Northeast Minnesota: ‘Goldilocks’ Jobs in Mining Give Back
There are many reasons why Minnesota should be proud of its mining industry. As a USGS Top 5 mining state, Minnesota provides raw materials to the country and the world. Onlookers can see and witness the high-quality pellets made at the iron mines on ships leaving the Duluth, Superior, Two Harbors and Silver Bay Ports.
Although mining is still a key industry in Northeast Minnesota, mining jobs have slowly declined in over the last 20 years. According to Carson Gorecki, Labor Market Analyst for DEED in Northeast Minnesota, “The mining industry shrank by nearly a third over the past two decades, equivalent to a loss of over 1,700 jobs.” But while there are fewer regional jobs in Mining than in other major industries such as health care, the pay is exceptional. In 2020, there were 3,889 jobs in the mining industry at 33 firms, which paid an average of $89,076 annually. Many of these positions require a 2-year degree or less, representing some of the few remaining “goldilocks jobs” that offer higher pay without crushing educational debt. According to Kelsey Johnson, President of the Iron Mining Association, the industry’s success also benefits the community at large. through contributions to Minnesota’s Permanent School Fund. “This year has been an exceptionally good year” says Johnson, “and because of that the taconite (iron mining) industry will contribute more than $35 million to K-12 districts throughout Minnesota and another $6 million in scholarships to the University of Minnesota.”

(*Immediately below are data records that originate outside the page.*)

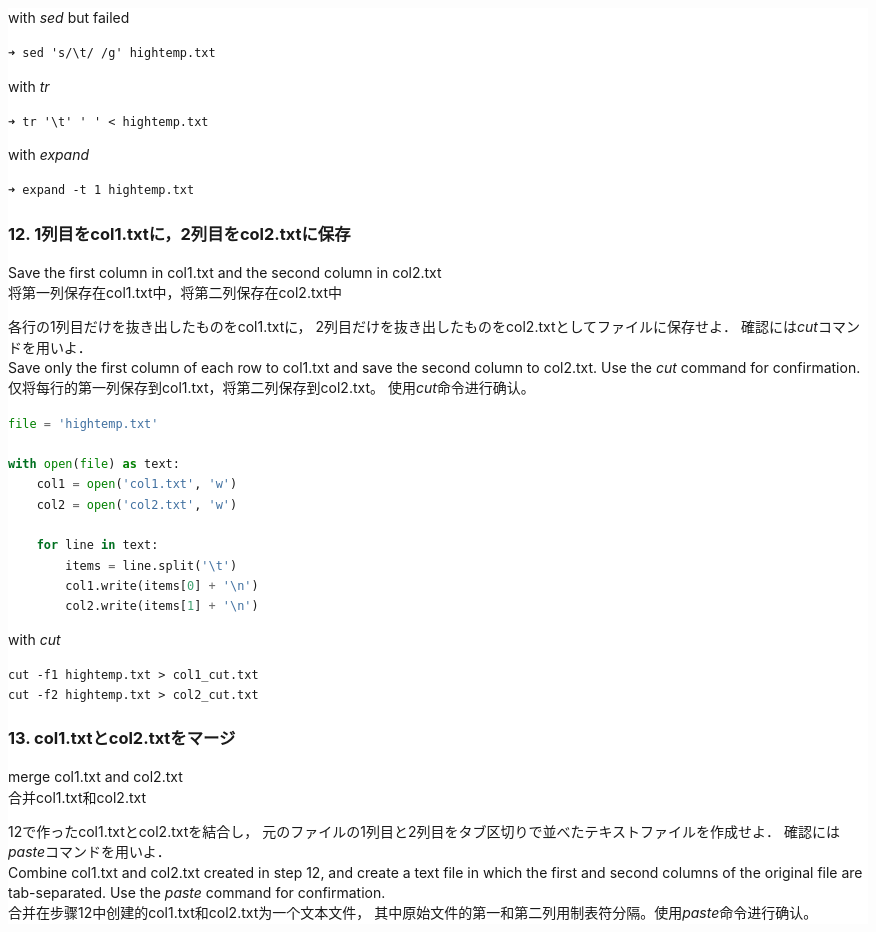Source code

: with *sed* but failed
```Shell
➜ sed 's/\t/ /g' hightemp.txt
```

with *tr*
```Shell
➜ tr '\t' ' ' < hightemp.txt
```

with *expand*
```Shell
➜ expand -t 1 hightemp.txt
```

### 12. 1列目をcol1.txtに，2列目をcol2.txtに保存
Save the first column in col1.txt and the second column in col2.txt<br/>
将第一列保存在col1.txt中，将第二列保存在col2.txt中

各行の1列目だけを抜き出したものをcol1.txtに，
2列目だけを抜き出したものをcol2.txtとしてファイルに保存せよ．
確認には*cut*コマンドを用いよ．<br/>
Save only the first column of each row to col1.txt and save the second column to col2.txt. 
Use the *cut* command for confirmation.<br/>
仅将每行的第一列保存到col1.txt，将第二列保存到col2.txt。 
使用*cut*命令进行确认。

```Python
file = 'hightemp.txt'

with open(file) as text:
    col1 = open('col1.txt', 'w')
    col2 = open('col2.txt', 'w')

    for line in text:
        items = line.split('\t')
        col1.write(items[0] + '\n')
        col2.write(items[1] + '\n')
```
with *cut*
```Shell
cut -f1 hightemp.txt > col1_cut.txt
cut -f2 hightemp.txt > col2_cut.txt
```

### 13. col1.txtとcol2.txtをマージ
merge col1.txt and col2.txt<br/>
合并col1.txt和col2.txt

12で作ったcol1.txtとcol2.txtを結合し，
元のファイルの1列目と2列目をタブ区切りで並べたテキストファイルを作成せよ．
確認には*paste*コマンドを用いよ．<br/>
Combine col1.txt and col2.txt created in step 12, 
and create a text file in which the first and second columns of the original file are tab-separated. 
Use the *paste* command for confirmation.<br/>
合并在步骤12中创建的col1.txt和col2.txt为一个文本文件，
其中原始文件的第一和第二列用制表符分隔。使用*paste*命令进行确认。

Northwest MN: Let’s get Technical
The agricultural equipment industry has a significant shortage of qualified technicians trained to manufacture, use, and maintain modern equipment. This includes skillsets in geospatial tech, robotics, electronics, sensors, computer controls, and other technologies used in modern farming equipment and operations. To address this agricultural technician workforce gap, the Technical Applications in Agriculture (TAA) project builds partnerships among community college and secondary school faculty, as well as equipment manufacturers and dealers.

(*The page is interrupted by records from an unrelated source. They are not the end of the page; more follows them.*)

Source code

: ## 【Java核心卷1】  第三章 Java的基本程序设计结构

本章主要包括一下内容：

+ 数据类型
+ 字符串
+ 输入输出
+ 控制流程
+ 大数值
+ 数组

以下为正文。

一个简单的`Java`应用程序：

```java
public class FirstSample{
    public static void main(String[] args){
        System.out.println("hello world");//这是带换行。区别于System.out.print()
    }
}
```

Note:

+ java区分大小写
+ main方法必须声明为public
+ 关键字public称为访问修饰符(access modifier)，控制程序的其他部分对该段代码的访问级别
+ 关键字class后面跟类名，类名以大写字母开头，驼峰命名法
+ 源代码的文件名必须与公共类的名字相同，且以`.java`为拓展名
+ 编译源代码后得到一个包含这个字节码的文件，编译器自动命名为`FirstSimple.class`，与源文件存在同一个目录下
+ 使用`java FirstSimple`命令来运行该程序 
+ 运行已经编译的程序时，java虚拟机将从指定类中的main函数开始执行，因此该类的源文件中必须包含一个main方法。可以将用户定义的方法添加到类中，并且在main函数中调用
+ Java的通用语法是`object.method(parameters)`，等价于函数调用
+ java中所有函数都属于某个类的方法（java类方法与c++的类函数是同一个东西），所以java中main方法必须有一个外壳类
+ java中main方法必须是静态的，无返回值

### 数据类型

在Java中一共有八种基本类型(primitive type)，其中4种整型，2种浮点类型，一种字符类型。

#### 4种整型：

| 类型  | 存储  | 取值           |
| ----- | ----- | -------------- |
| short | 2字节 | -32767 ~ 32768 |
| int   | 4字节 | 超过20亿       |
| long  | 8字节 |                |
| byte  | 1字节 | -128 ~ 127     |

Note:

This partnership collaborates to develop and implement a secondary school curriculum and faculty professional development initiative for ag-tech education. High school students who complete the coursework earn college credit and can move seamlessly into an agricultural technician training program at partnering colleges or directly into the agricultural technician workforce.
Ultimately, the project goal is to build an agricultural technician program for high schools that focuses on skills and knowledge that are directly relevant and transferable to higher education and to agricultural technician careers. The partners, led by AgCentric at Central Lakes College and the Curriculum for Agricultural Science Education (CASE), include Northland Community and Technical College, Ridgewater College, and industry collaborators. These partners will leverage their resources and experience to ensure this project meets industry, student, and faculty needs in agricultural technician education.